Top of Dataset entries

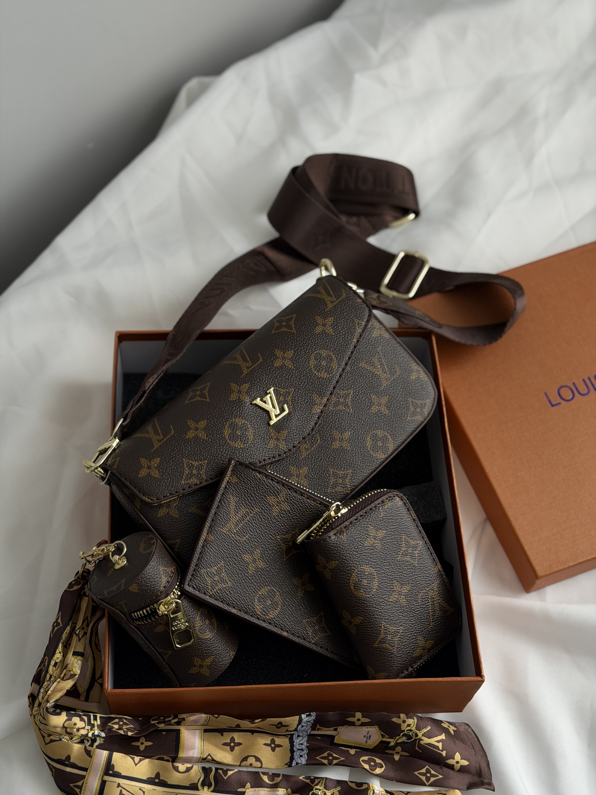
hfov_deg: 30.3
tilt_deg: -60.6
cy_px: 398
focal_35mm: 48
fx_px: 1102
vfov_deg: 39.7
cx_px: 298
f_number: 1.78
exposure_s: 1/324
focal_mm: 6.76
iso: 64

Bottom of Dataset entries

▶ **Task**
Everything from the line containing "tilt_deg: -60.6" to the last line of the material above should be printed exactly, both ends included.

▶ **Answer below**
tilt_deg: -60.6
cy_px: 398
focal_35mm: 48
fx_px: 1102
vfov_deg: 39.7
cx_px: 298
f_number: 1.78
exposure_s: 1/324
focal_mm: 6.76
iso: 64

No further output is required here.